*Description of the task*. Starting with the line that contains "Figure 13. Profiles", repeat exactly every line through the last one in the records below, and leave out the pictures.

(Stored data)
-=-=-=-=-

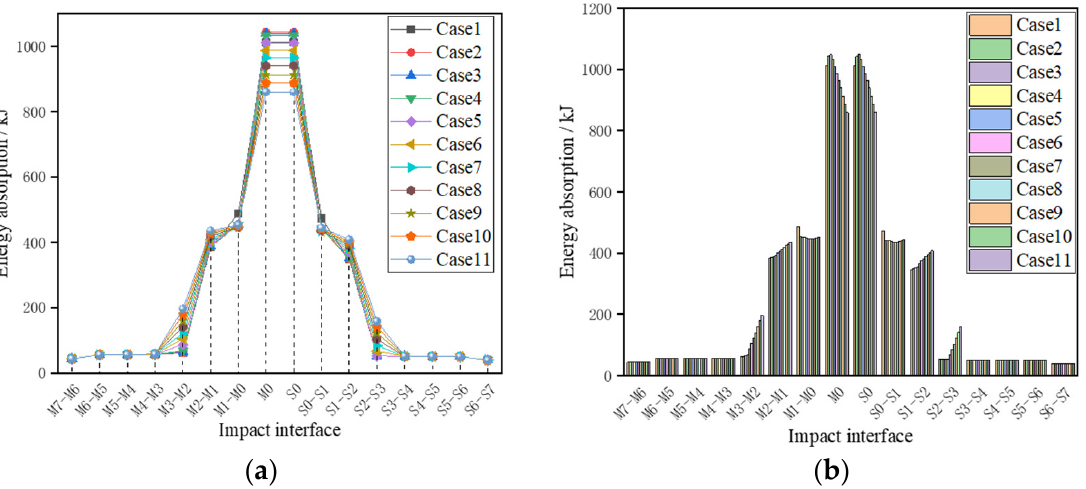
Figure 11. Energy distribution at each interface with the change in the initial peak force.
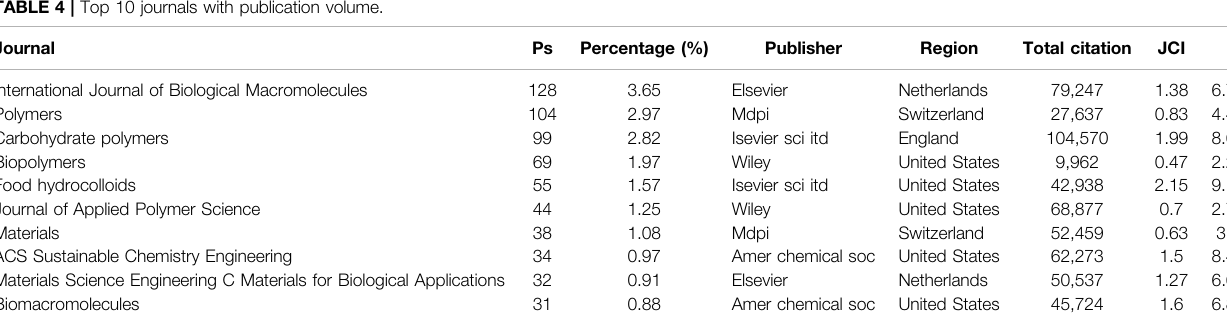
TABLE 4 | Top 10 journals with publication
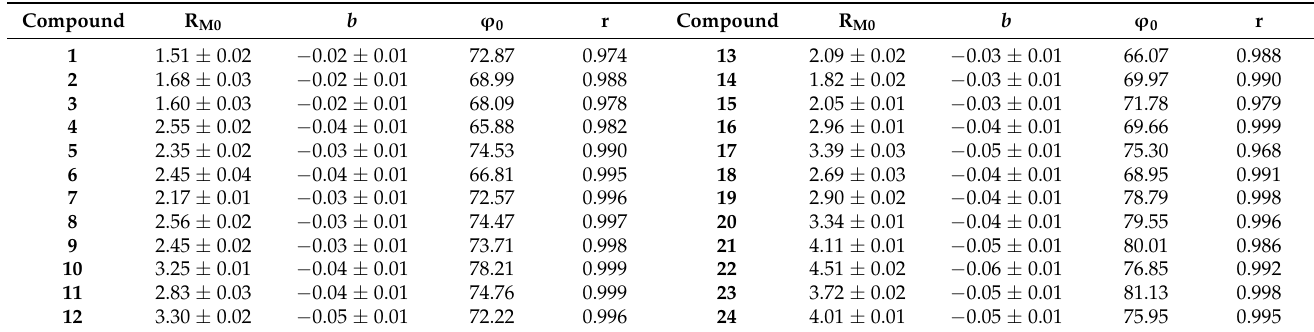
Table 1. The experimental values of R M0 , b , ϕ 0 and r for compounds 1 – 24 .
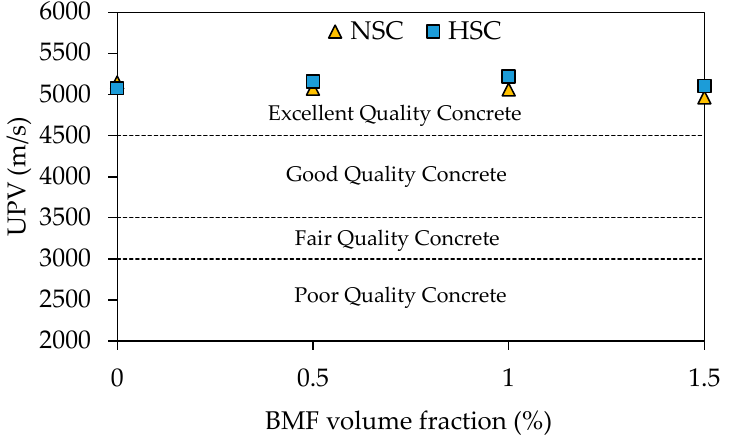
Figure 21. Ultrasonic pulse velocity versus BMF volume fraction relationship.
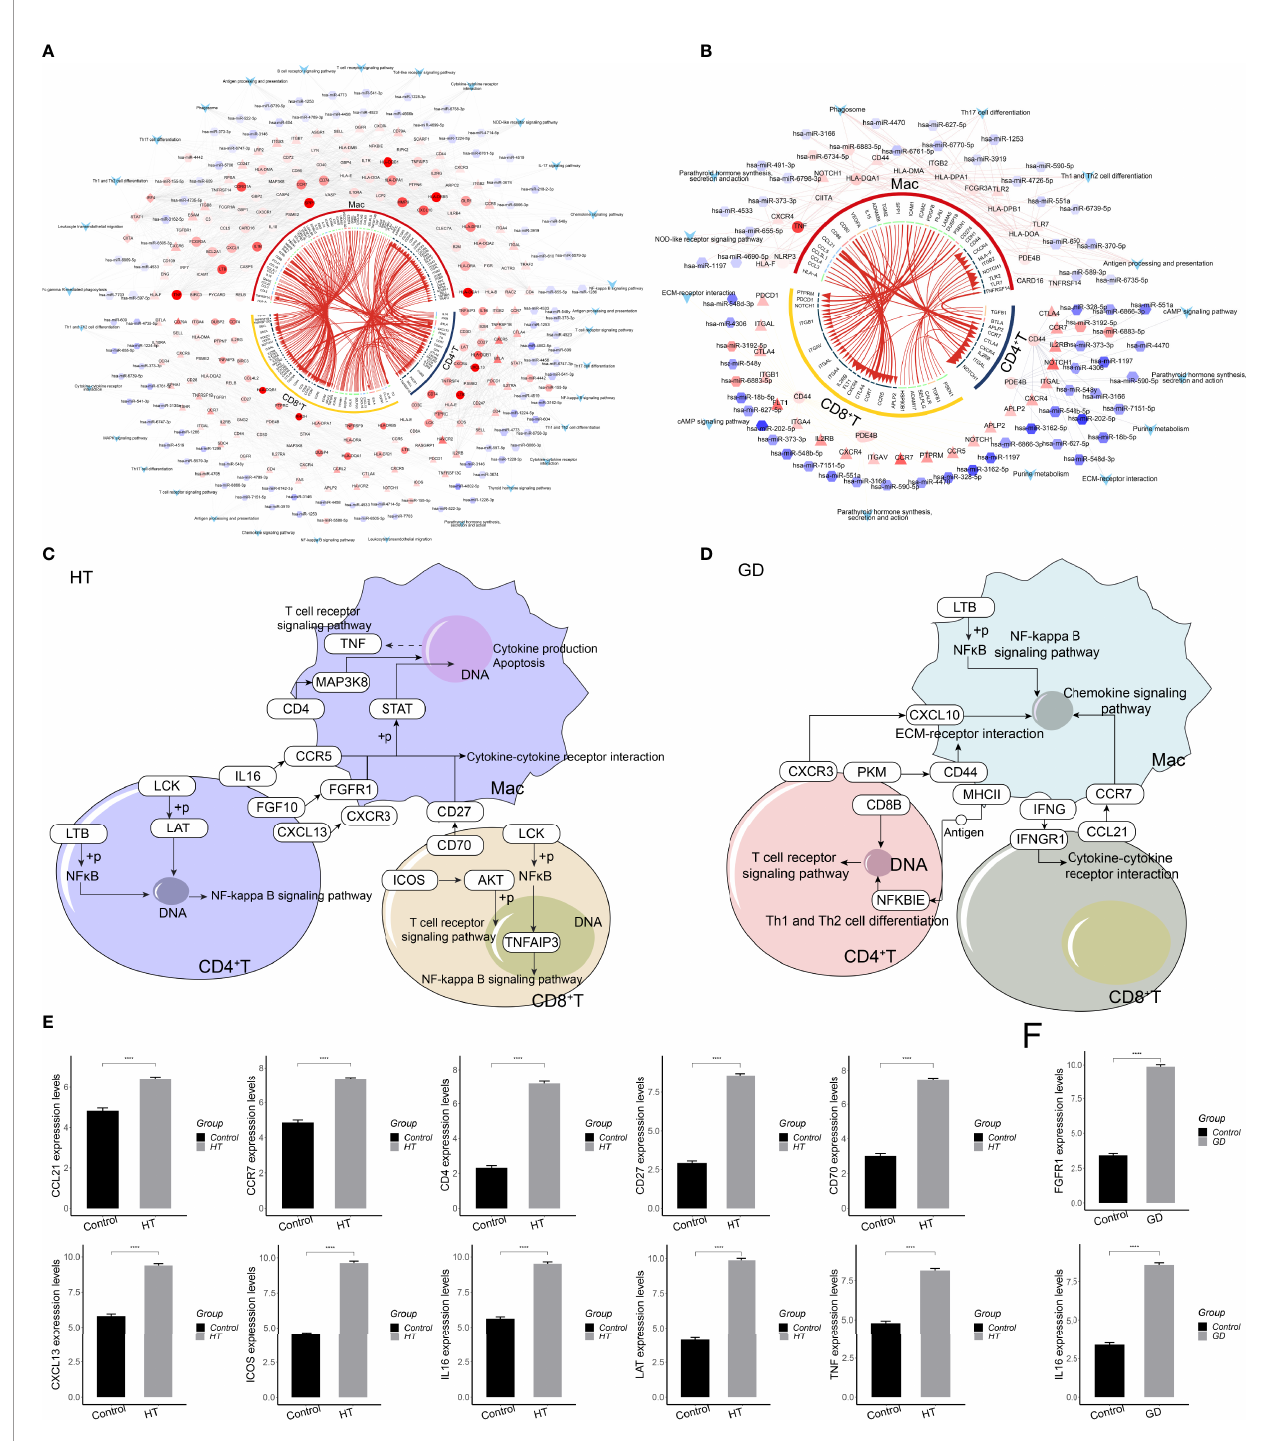
FIGURE 7 | Global regulatory network of microenvironmental T cells and macrophages in HT and GD. (A, B) Global regulatory network of communication between microenvironmental T cells and macrophages in HT (A) and GD (B) patients. Circles represent ligand genes, triangles represent receptor genes, hexagons represent miRNAs, diamonds represent TFs, and V shapes represent signaling pathways. (C, D) In HT (C) and GD (D) patients, the global dysregulation mechanism of microenvironmental T cells and macrophages. (E, F) qPCR of genes involved in HT (E) and GD (F) regulatory networks. GD, Graves ’ disease; HT, Hashimoto ’ s thyroiditis. ****P <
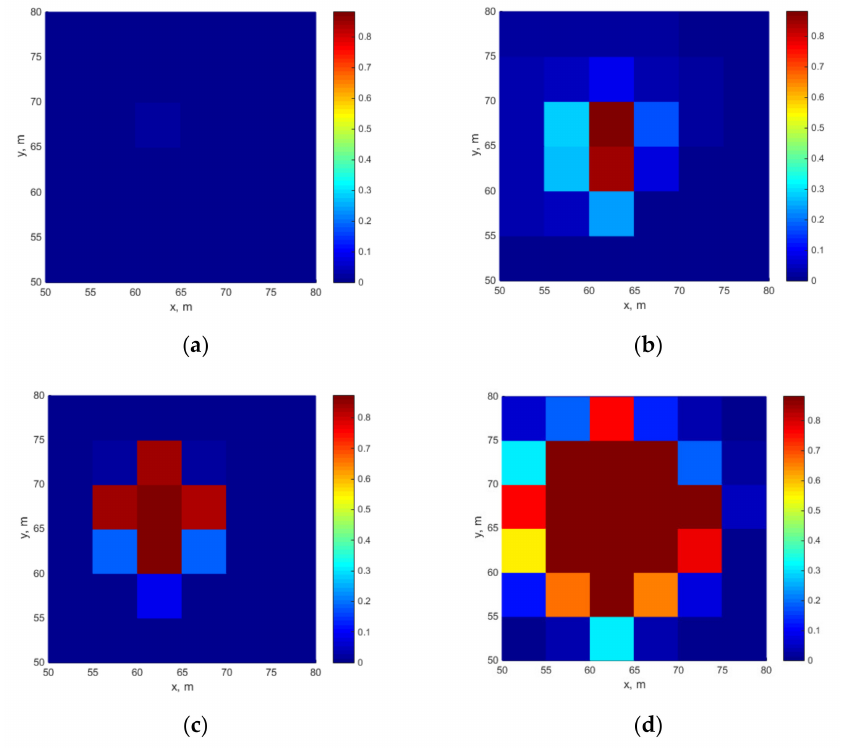
Figure 13. Profiles of the concentration of IC2 light component in gas phase: ( a ) 400 days, upper layer; ( b ) 800 days, upper layer; ( c ) 400 days, lower layer; ( d ) 800 days, lower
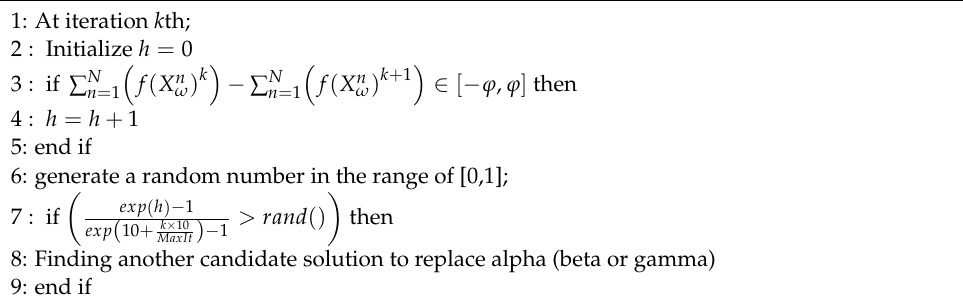
Algorithm 1 . Robust tolerance ‐ based adjust searching direction mechanism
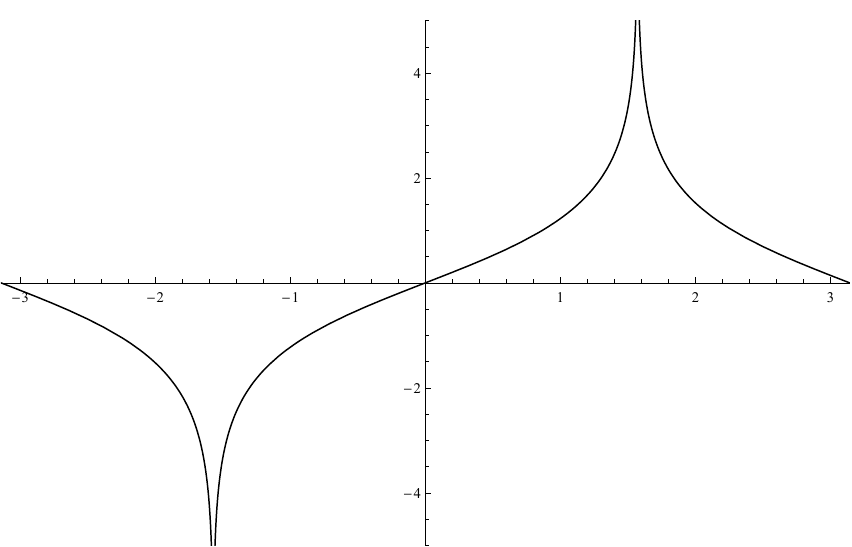
Figure 1 . Plot of the Inverse Gudermannian function gd (cid:0) 1 ( x ) in the fundamental interval ( (cid:0) (cid:25); (cid:25) ). Notice that in the map described by (4.34) the momentum ^ p of the continuum theory ranges from (cid:0)1 to + 1 as p goes from (cid:0) (cid:25) (cid:25) to 3 (cid:25) , so that the map covers the real axis twice as the angular variable ap a a period (see (cid:12)gure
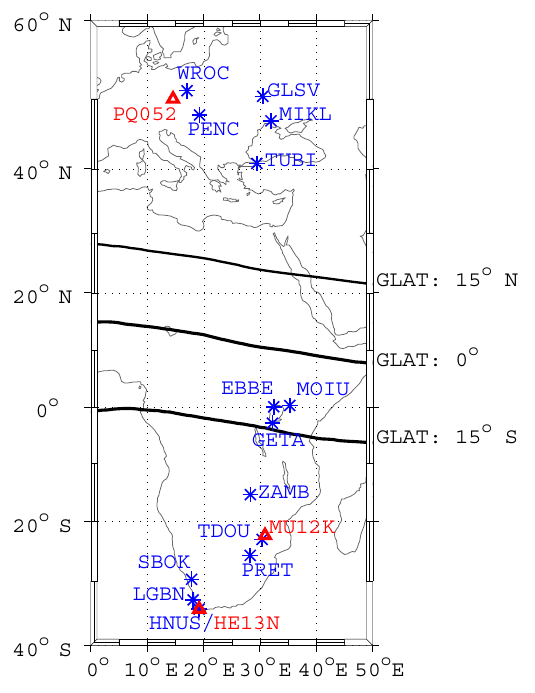
Figure 1. Map showing the locations of GPS (blue ∗ ) and ionosonde (red (cid:77) ) stations used for this study.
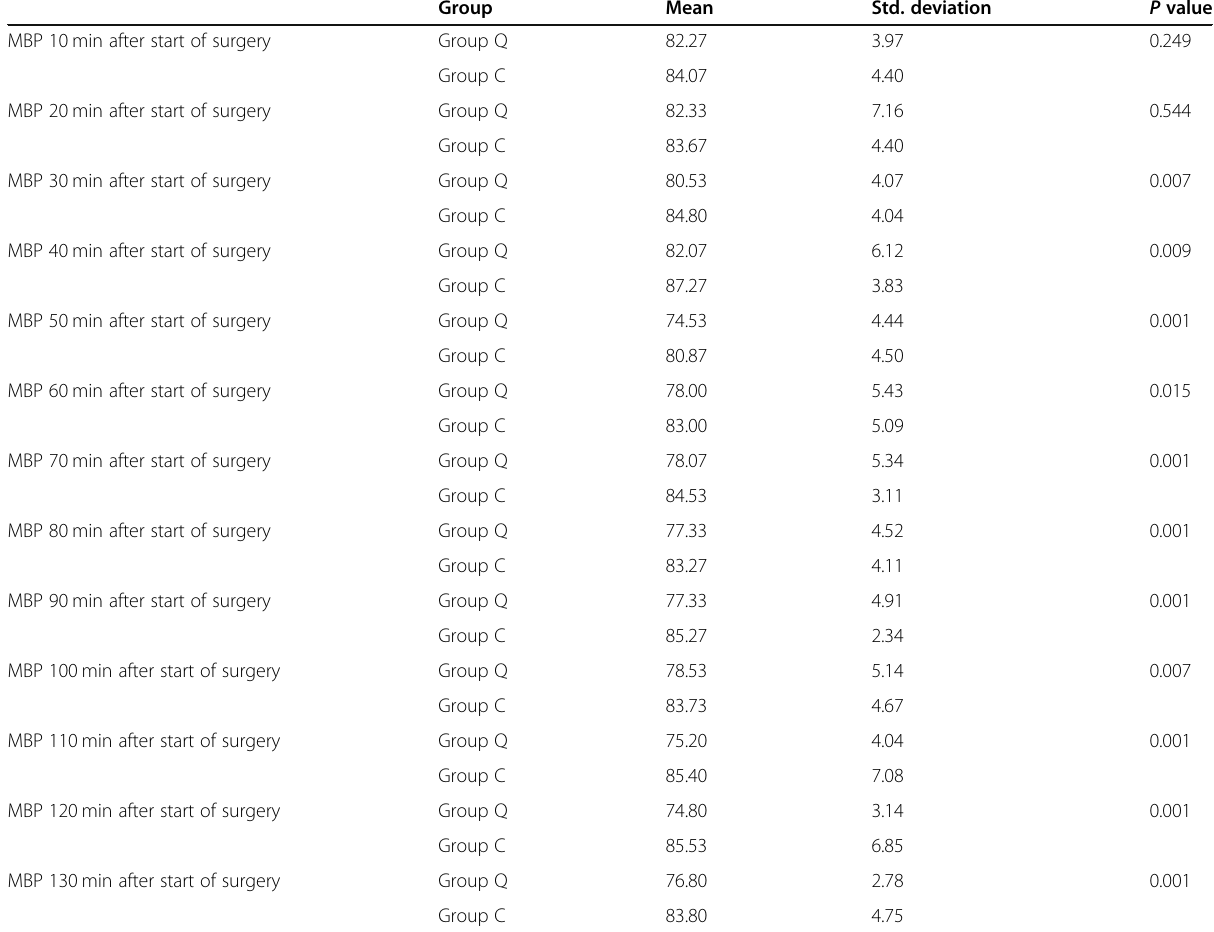
Table 3 Comparison between the QLB (Q) group and the control (C) group regarding blood pressure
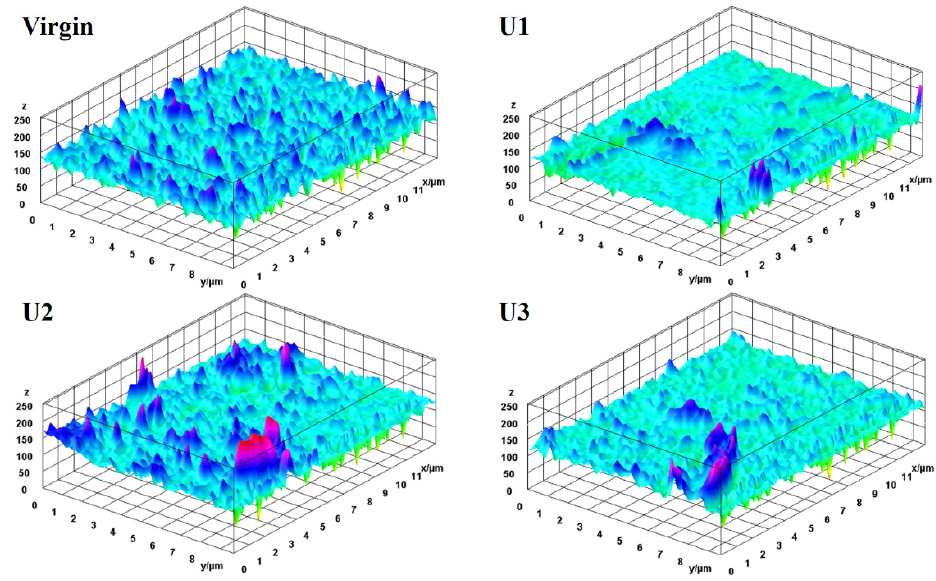
Membranes 2022 , 12 , x FOR PEER REVIEW Figure 8. Topographical images of membranes after operation. Figure 8. Topographical images of membranes after operation.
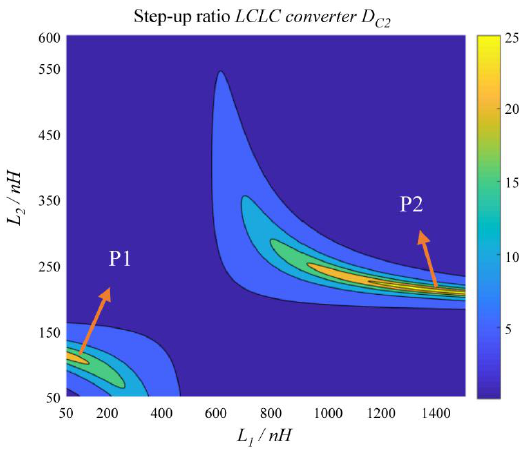
Figure 10. Effect of L1 and L2 on the step-up ratio D c2 .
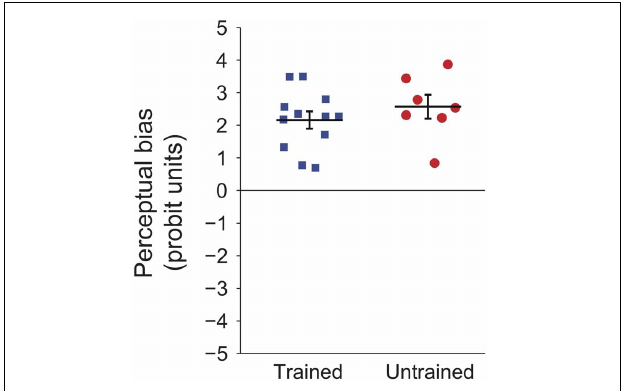
FIGURE 2 | Individual probit transformed bias summed across retinal locations for participants in the first experiment. Black lines indicate group means and error bars show standard error.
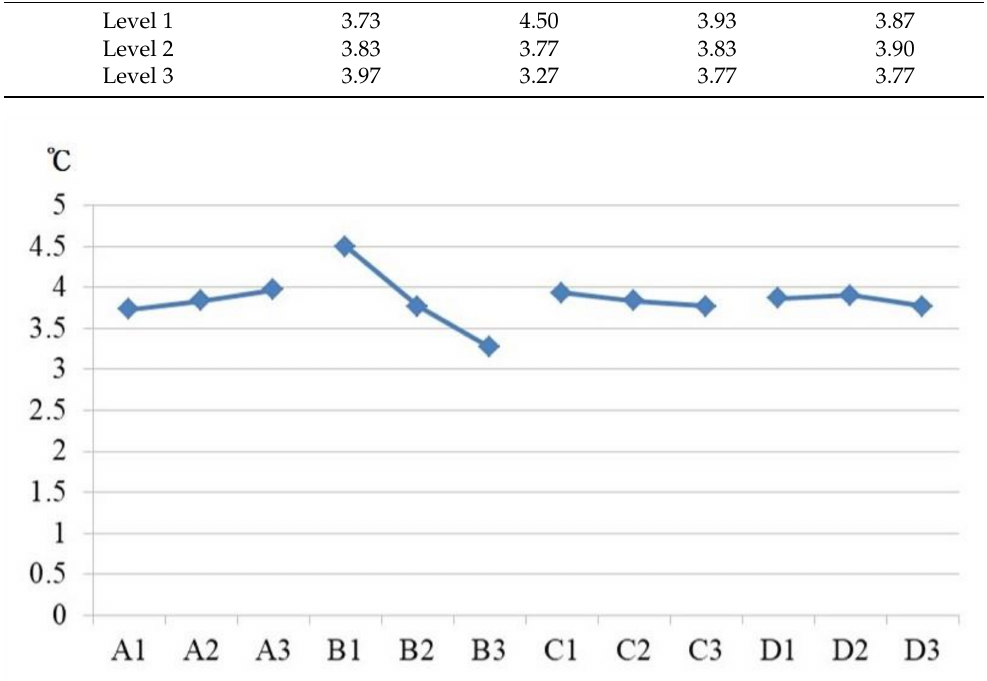
Figure 10. Average temperature quality response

-=-=-=-=-

*Your response*.
Figure 13. Profiles of the concentration of IC2 light component in gas phase: ( a ) 400 days, upper layer; ( b ) 800 days, upper layer; ( c ) 400 days, lower layer; ( d ) 800 days, lower
Algorithm 1 . Robust tolerance ‐ based adjust searching direction mechanism
Figure 1 . Plot of the Inverse Gudermannian function gd (cid:0) 1 ( x ) in the fundamental interval ( (cid:0) (cid:25); (cid:25) ). Notice that in the map described by (4.34) the momentum ^ p of the continuum theory ranges from (cid:0)1 to + 1 as p goes from (cid:0) (cid:25) (cid:25) to 3 (cid:25) , so that the map covers the real axis twice as the angular variable ap a a period (see (cid:12)gure
Figure 1. Map showing the locations of GPS (blue ∗ ) and ionosonde (red (cid:77) ) stations used for this study.
Table 3 Comparison between the QLB (Q) group and the control (C) group regarding blood pressure
Membranes 2022 , 12 , x FOR PEER REVIEW Figure 8. Topographical images of membranes after operation. Figure 8. Topographical images of membranes after operation.
Figure 10. Effect of L1 and L2 on the step-up ratio D c2 .
FIGURE 2 | Individual probit transformed bias summed across retinal locations for participants in the first experiment. Black lines indicate group means and error bars show standard error.
Figure 10. Average temperature quality response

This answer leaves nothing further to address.